When looking at the analysed publications, it can be denoted that the area of assistance systems in production is growing due to the increasing number of literature and industrial applications. Many technologies are getting cheaper over the years, which makes them more affordable not only for research centres of universities and large companies but also for research departments of small and medium-sized enterprises (SME).

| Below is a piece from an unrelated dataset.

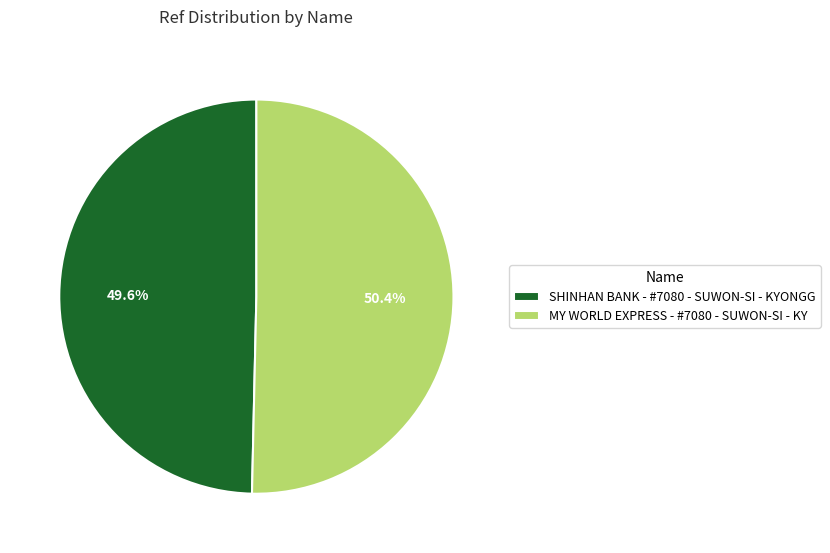

Combined, do MY WORLD EXPRESS - #7080 - SUWON-SI - KY and SHINHAN BANK - #7080 - SUWON-SI - KYONGG account for over 50%?

Yes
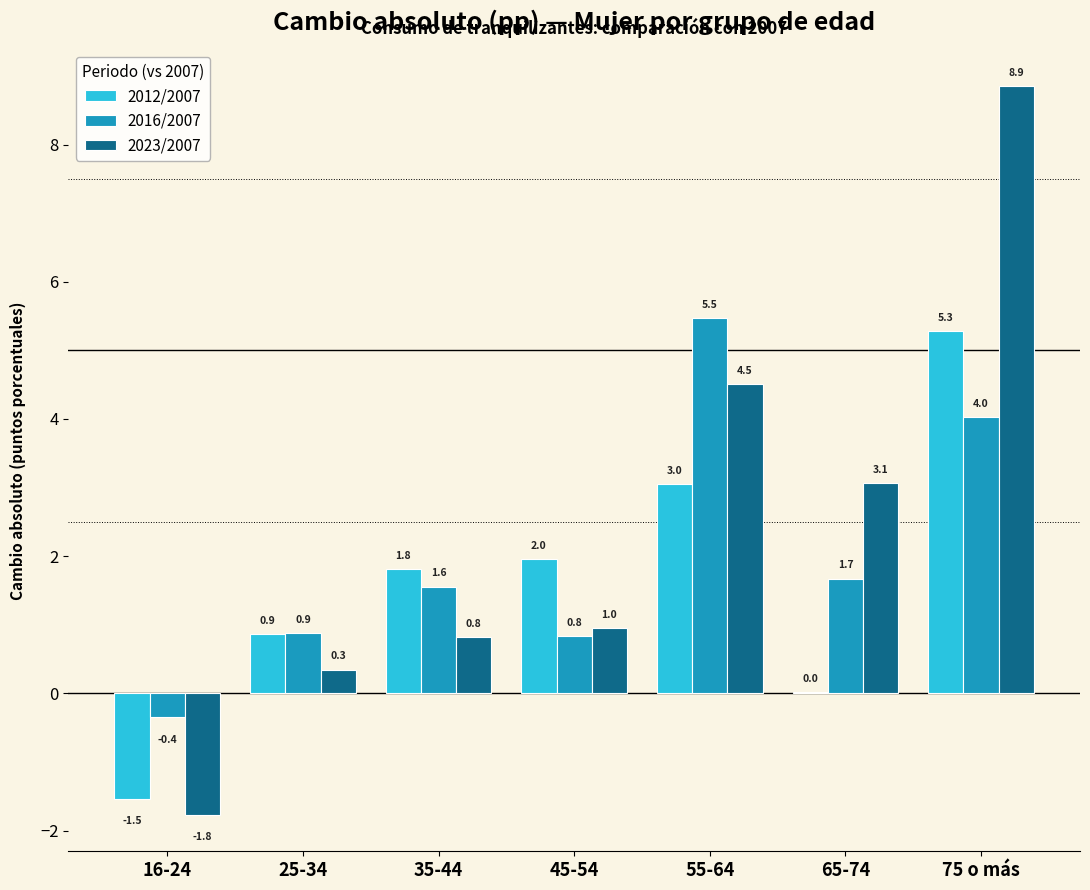

The 2012/2007 series shows 0.0 at 65-74. True or false?

True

In conclusion, the following main risks/challenges and potential in the context of worker assistance systems can be pointed out:

Risks/challenges:

  • Demographic change,

  • User-friendliness of assistance systems,

  • Legal foundations.

Potential:

  • Inclusion of workers with disabilities,

  • Advanced human–machine interfaces,

  • Affordability of systems.

5 Conclusion

This chapter examines the opportunity and potential of assistance systems in industrial production to enhance the operator’s capabilities and human-machine interaction. The introduction of assistance systems in assembly changes the daily production comprehensively. On the one hand, such systems can give benefit in form of increased operator’s capabilities (upgrading) and on the other hand support the operators with mental or physical limitations (compensation). Having in mind that a typical worker of a factory can be classified into different kinds of user groups, with diverse capabilities and limitations, makes it easier to find adequate support. The list of available assistance systems together with an explanation helps the reader to consider each system and estimate their individual potential. The important thing is that these systems provide the employee significant form of support and do not cause any additional stress or work. This is the only way to ensure that it can be used in practice sustainably. In addition, the increasing importance of human–machine interface is pointed out. This is mainly due to the high complexity of the systems and machines with which the worker has to work in the company today. In the past, many important technologies have been developed, but most of them only improved the productivity of the company and were generally always company oriented. This is different with assistance systems. They follow the approach of putting the worker in the centre of attention and to improve the company as a whole by equipping the operator with adequate support.